Description of the task: Restate every line of the data word for word, except for the images.

*** Supplied material

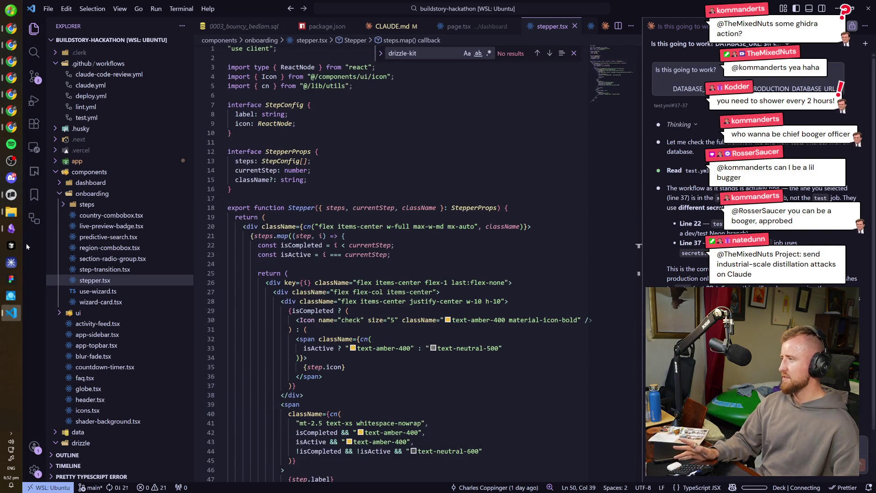
{"action": "left_click", "coordinate": [12, 228]}
{"action": "scroll", "coordinate": [438, 274], "scroll_direction": "down", "scroll_amount": 2}
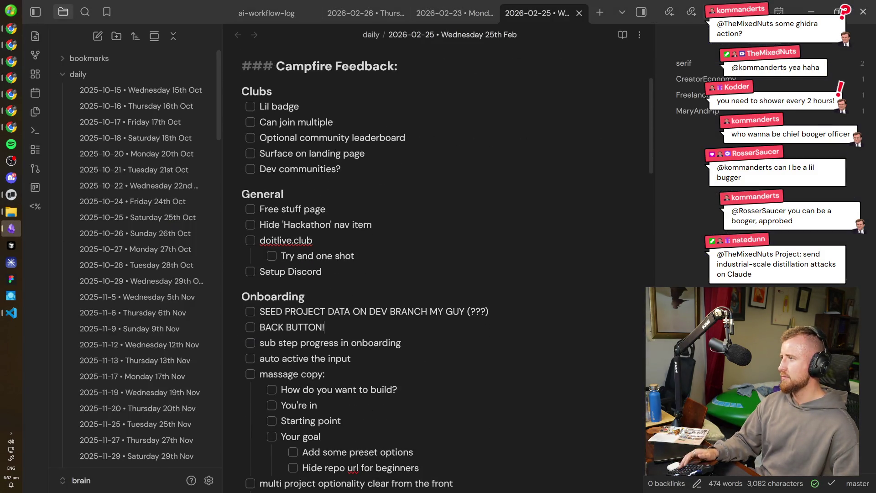
{"action": "scroll", "coordinate": [438, 274], "scroll_direction": "up", "scroll_amount": 2}
{"action": "scroll", "coordinate": [439, 274], "scroll_direction": "down", "scroll_amount": 5}
{"action": "scroll", "coordinate": [438, 274], "scroll_direction": "down", "scroll_amount": 3}
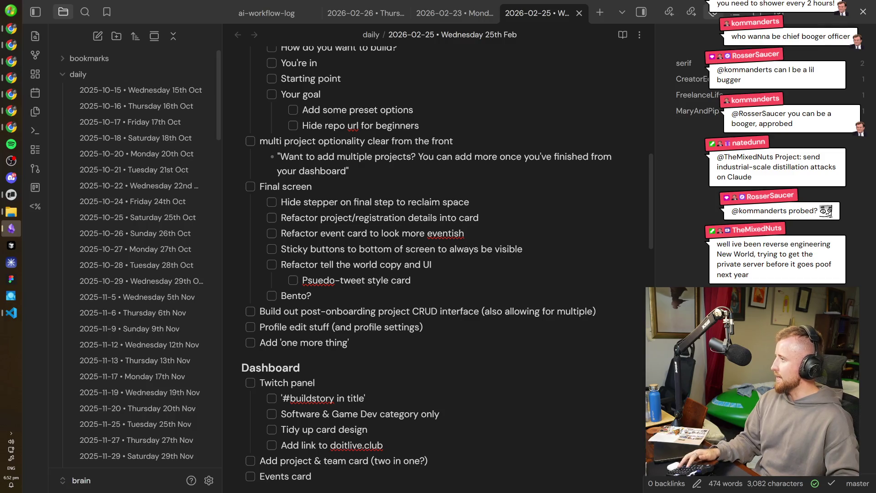
- Briefly check the Vibemasons Threads page in Chrome and return to the daily note
{"action": "left_click", "coordinate": [11, 128]}
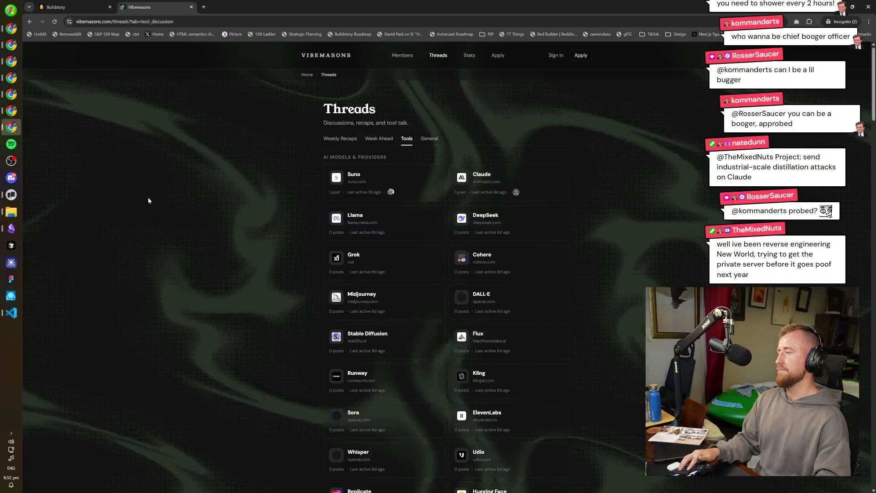
{"action": "key", "text": "ctrl+t"}
{"action": "key", "text": "ctrl+w"}
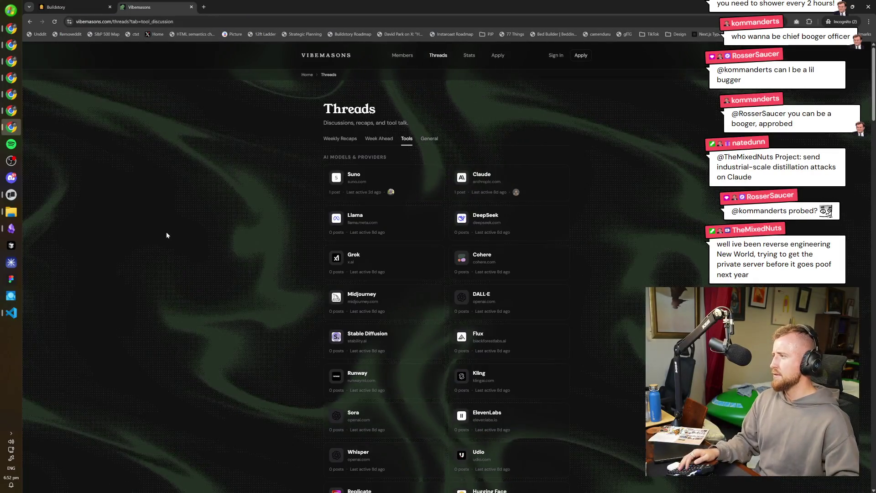
{"action": "left_click", "coordinate": [11, 228]}
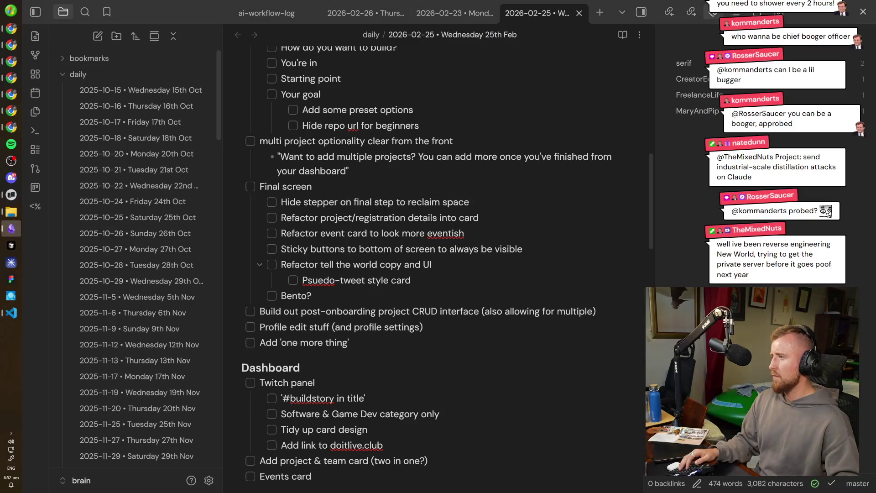
{"action": "scroll", "coordinate": [438, 274], "scroll_direction": "down", "scroll_amount": 5}
{"action": "type", "text": "Tinder"}
{"action": "scroll", "coordinate": [438, 274], "scroll_direction": "up", "scroll_amount": 1}
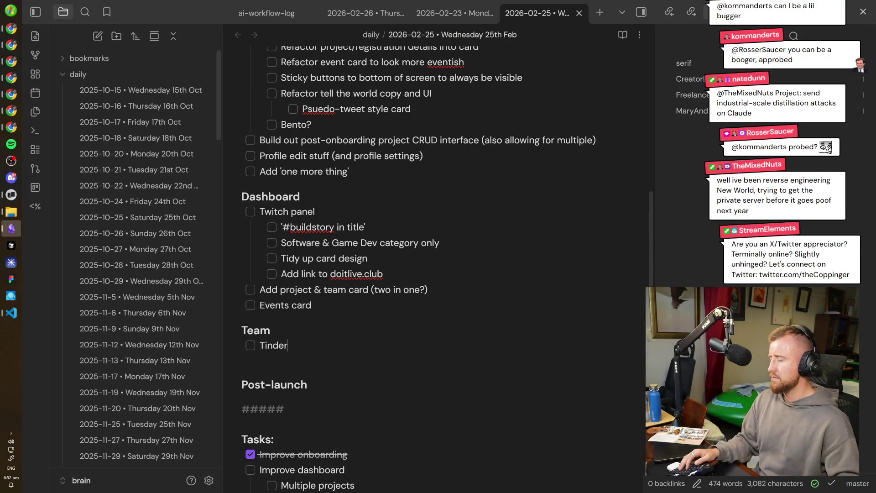
{"action": "type", "text": "style"}
- Add a task above Tinder style view, then paste two copies of the Team heading below the Team list
{"action": "key", "text": "Up"}
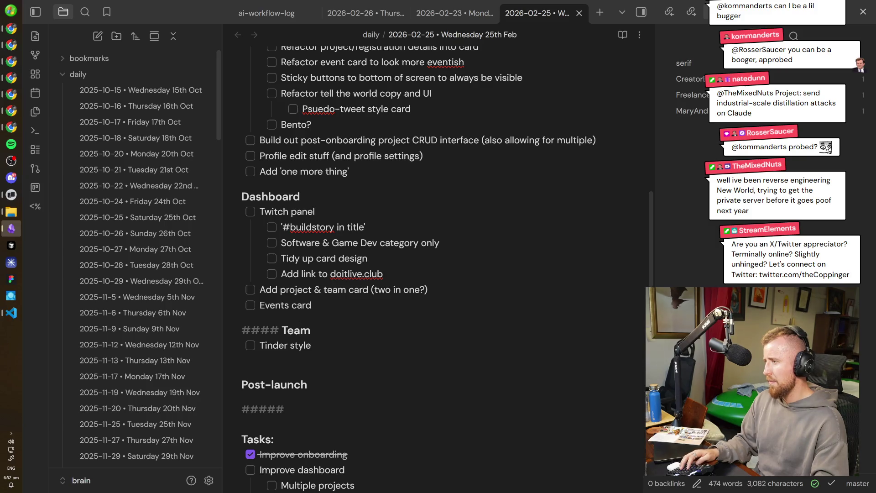
{"action": "key", "text": "Down"}
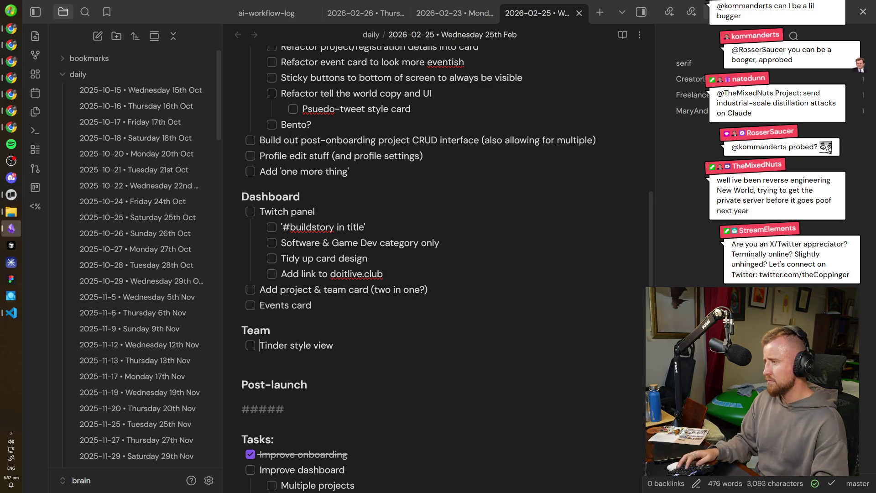
{"action": "key", "text": "Return"}
{"action": "type", "text": "Sim"}
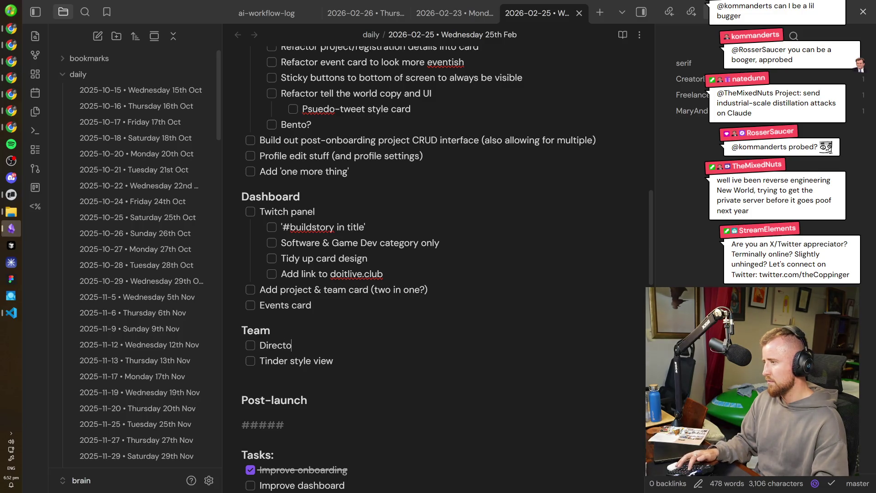
{"action": "key", "text": "BackSpace"}
{"action": "type", "text": "view"}
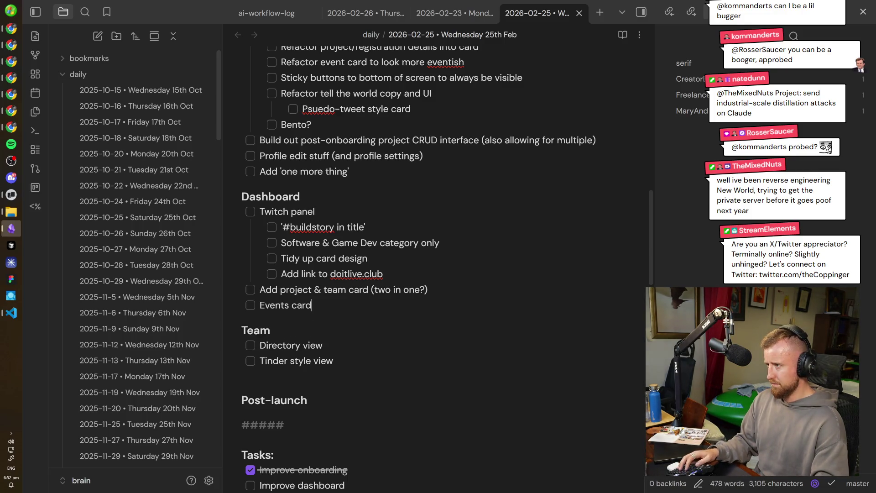
{"action": "key", "text": "Down"}
{"action": "key", "text": "Down"}
{"action": "key", "text": "Down"}
{"action": "key", "text": "Down"}
{"action": "key", "text": "Return"}
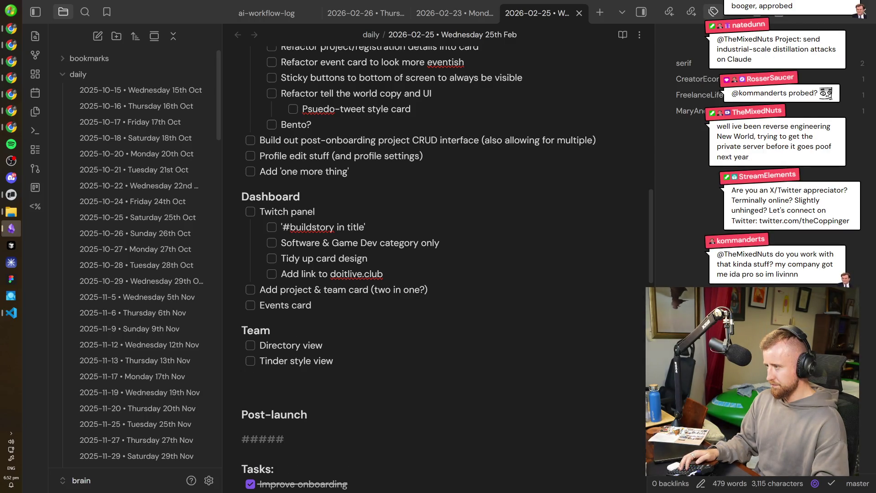
{"action": "key", "text": "Return"}
{"action": "key", "text": "Up"}
{"action": "key", "text": "Up"}
{"action": "key", "text": "Up"}
{"action": "key", "text": "Up"}
{"action": "key", "text": "shift+Home"}
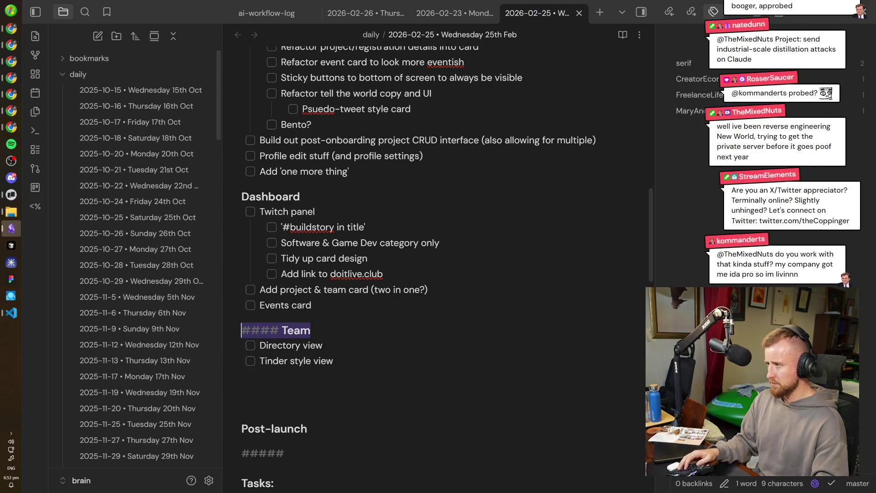
{"action": "left_click", "coordinate": [311, 345]}
{"action": "key", "text": "ctrl+v"}
{"action": "key", "text": "Return"}
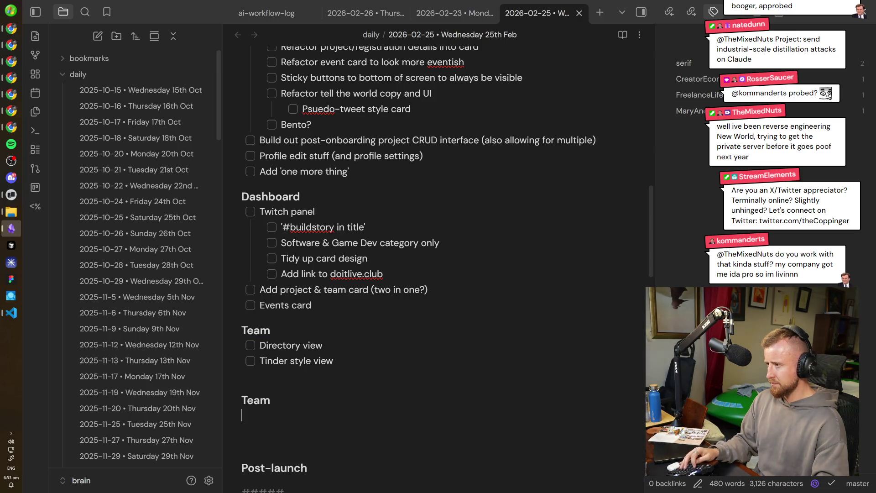
{"action": "key", "text": "ctrl+v"}
- Rename the copied headings to Profiles and Projects and add an Improve UI task under Profiles
{"action": "key", "text": "Down"}
{"action": "key", "text": "BackSpace"}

******

Result of the exercise:
{"action": "left_click", "coordinate": [12, 228]}
{"action": "scroll", "coordinate": [438, 274], "scroll_direction": "down", "scroll_amount": 2}
{"action": "scroll", "coordinate": [438, 274], "scroll_direction": "up", "scroll_amount": 2}
{"action": "scroll", "coordinate": [439, 274], "scroll_direction": "down", "scroll_amount": 5}
{"action": "scroll", "coordinate": [438, 274], "scroll_direction": "down", "scroll_amount": 3}
- Briefly check the Vibemasons Threads page in Chrome and return to the daily note
{"action": "left_click", "coordinate": [11, 128]}
{"action": "key", "text": "ctrl+t"}
{"action": "key", "text": "ctrl+w"}
{"action": "left_click", "coordinate": [11, 228]}
{"action": "scroll", "coordinate": [438, 274], "scroll_direction": "down", "scroll_amount": 5}
{"action": "type", "text": "Tinder"}
{"action": "scroll", "coordinate": [438, 274], "scroll_direction": "up", "scroll_amount": 1}
{"action": "type", "text": "style"}
- Add a task above Tinder style view, then paste two copies of the Team heading below the Team list
{"action": "key", "text": "Up"}
{"action": "key", "text": "Down"}
{"action": "key", "text": "Return"}
{"action": "type", "text": "Sim"}
{"action": "key", "text": "BackSpace"}
{"action": "type", "text": "view"}
{"action": "key", "text": "Down"}
{"action": "key", "text": "Down"}
{"action": "key", "text": "Down"}
{"action": "key", "text": "Down"}
{"action": "key", "text": "Return"}
{"action": "key", "text": "Return"}
{"action": "key", "text": "Up"}
{"action": "key", "text": "Up"}
{"action": "key", "text": "Up"}
{"action": "key", "text": "Up"}
{"action": "key", "text": "shift+Home"}
{"action": "left_click", "coordinate": [311, 345]}
{"action": "key", "text": "ctrl+v"}
{"action": "key", "text": "Return"}
{"action": "key", "text": "ctrl+v"}
- Rename the copied headings to Profiles and Projects and add an Improve UI task under Profiles
{"action": "key", "text": "Down"}
{"action": "key", "text": "BackSpace"}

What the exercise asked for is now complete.